The extremely lagging Case-Shiller home price indexes showed that home prices rose in April for the third-consecutive month. (Case-Shiller indexes not only come out with two-month delays but are based on three-month moving averages, so in June we’re reading about home price changes that took place between February and April.) Home prices in the national index rose a seasonally adjusted 0.5 percent in April and the 20-city index jumped 0.9 percent.
The National Association of Realtors said that 31 percent of homes sold in May fetched prices above what sellers were asking. Homes listed received an average of 3.3 offers.
This is all the more remarkable because while mortgage rates have been volatile week-to-week, they have been above six percent and often closer to seven percent for several months. Whatever drag higher rates had on the housing market has greatly diminished.

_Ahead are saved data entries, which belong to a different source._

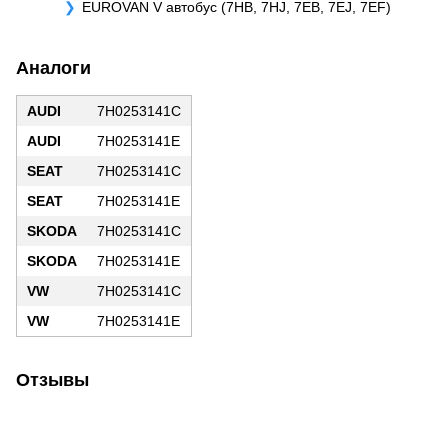
EUROVAN V автобус (7HB, 7HJ, 7EB, 7EJ, 7EF)
Аналоги
AUDI
7H0253141C
AUDI
7H0253141E
SEAT
7H0253141C
SEAT
7H0253141E
SKODA
7H0253141C
SKODA
7H0253141E
VW
7H0253141C
VW
7H0253141E
Отзывы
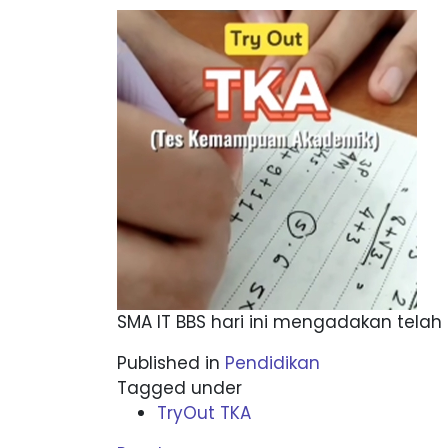
SMA IT BBS hari ini mengadakan tela
Published in
Pendidikan
Tagged under
TryOut TKA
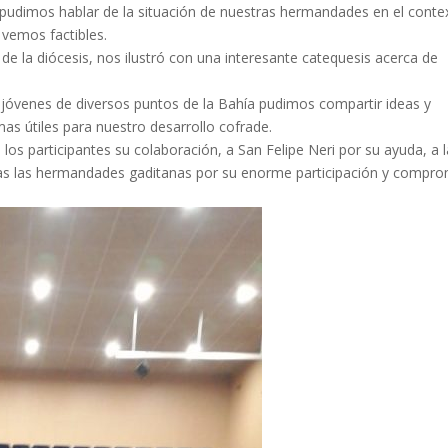
pudimos hablar de la situación de nuestras hermandades en el conte
 vemos factibles.
 de la diócesis, nos ilustró con una interesante catequesis acerca de
 jóvenes de diversos puntos de la Bahía pudimos compartir ideas y
as útiles para nuestro desarrollo cofrade.
os participantes su colaboración, a San Felipe Neri por su ayuda, a 
odas las hermandades gaditanas por su enorme participación y compr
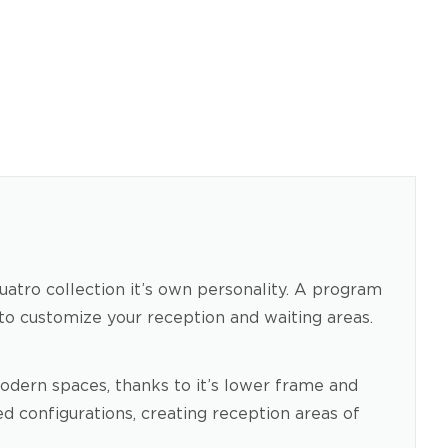
uatro collection it’s own personality. A program
s to customize your reception and waiting areas.
odern spaces, thanks to it’s lower frame and
d configurations, creating reception areas of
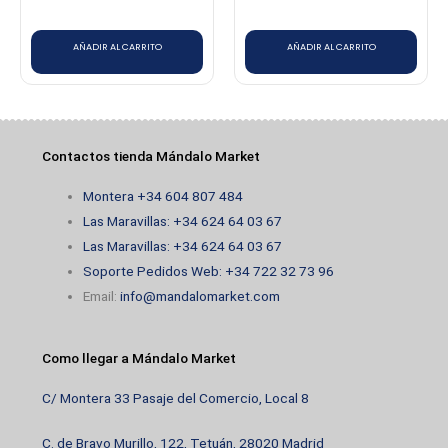
unidades
AÑADIR AL CARRITO
AÑADIR AL CARRITO
Contactos tienda Mándalo Market
Montera +34 604 807 484
Las Maravillas: +34 624 64 03 67
Las Maravillas: +34 624 64 03 67
Soporte Pedidos Web: +34 722 32 73 96
Email:
info@mandalomarket.com
Como llegar a Mándalo Market
C/ Montera 33 Pasaje del Comercio, Local 8
C. de Bravo Murillo, 122, Tetuán, 28020 Madrid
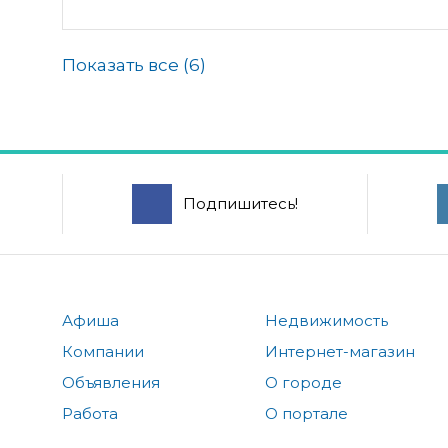
Показать все (
6
)
Подпишитесь!
Афиша
Недвижимость
Компании
Интернет-магазин
Объявления
О городе
Работа
О портале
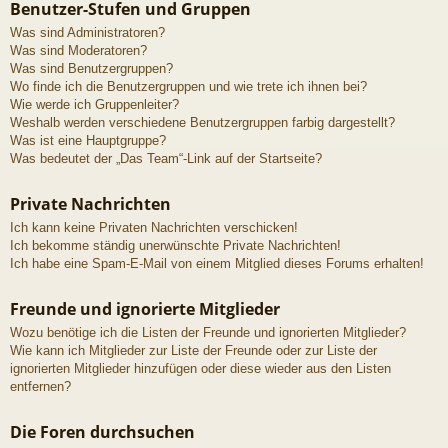
Benutzer-Stufen und Gruppen
Was sind Administratoren?
Was sind Moderatoren?
Was sind Benutzergruppen?
Wo finde ich die Benutzergruppen und wie trete ich ihnen bei?
Wie werde ich Gruppenleiter?
Weshalb werden verschiedene Benutzergruppen farbig dargestellt?
Was ist eine Hauptgruppe?
Was bedeutet der „Das Team“-Link auf der Startseite?
Private Nachrichten
Ich kann keine Privaten Nachrichten verschicken!
Ich bekomme ständig unerwünschte Private Nachrichten!
Ich habe eine Spam-E-Mail von einem Mitglied dieses Forums erhalten!
Freunde und ignorierte Mitglieder
Wozu benötige ich die Listen der Freunde und ignorierten Mitglieder?
Wie kann ich Mitglieder zur Liste der Freunde oder zur Liste der
ignorierten Mitglieder hinzufügen oder diese wieder aus den Listen
entfernen?
Die Foren durchsuchen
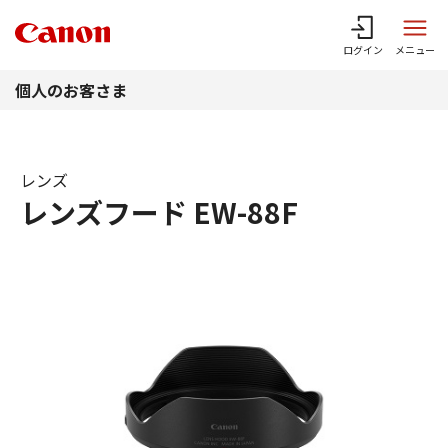
このページの本文へ
ログイン
メニュー
個人のお客さま
レンズ
レンズフード EW-88F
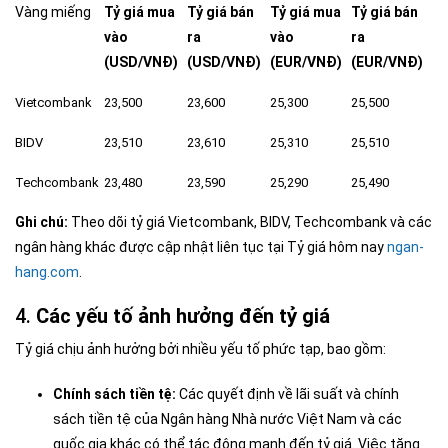
Vàng miếng
Tỷ giá mua
Tỷ giá bán
Tỷ giá mua
Tỷ giá bán
vào
ra
vào
ra
(USD/VNĐ)
(USD/VNĐ)
(EUR/VNĐ)
(EUR/VNĐ)
Vietcombank
23,500
23,600
25,300
25,500
BIDV
23,510
23,610
25,310
25,510
Techcombank
23,480
23,590
25,290
25,490
Ghi chú:
Theo dõi tỷ giá Vietcombank, BIDV, Techcombank và các
ngân hàng khác được cập nhật liên tục tại Tỷ giá hôm nay
ngan-
hang.com
.
4.
Các yếu tố ảnh hưởng đến tỷ giá
Tỷ giá chịu ảnh hưởng bởi nhiều yếu tố phức tạp, bao gồm:
Chính sách tiền tệ:
Các quyết định về lãi suất và chính
sách tiền tệ của Ngân hàng Nhà nước Việt Nam và các
quốc gia khác có thể tác động mạnh đến tỷ giá. Việc tăng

Rates Stay Higher for Longer
The earlier-than-expected recovery in housing complicates the task of the Federal Reserve. Not only does it mean that the lagged effects of higher rates seem to have already come and gone, it means that the most interest-rate-sensitive sector of the economy—housing—is less interest-rate sensitive than thought.
What’s more, the ongoing rise in construction employment and job openings suggests that the sector will exert upward pressure on wages, hampering the Fed’s attempts to soften the labor market. As a result, rates are likely to stay higher for longer than the market anticipates.
The housing market is typically the Fed’s friend when it comes to tightening financial conditions. Going into the second half of 2023, that does not look to be the case.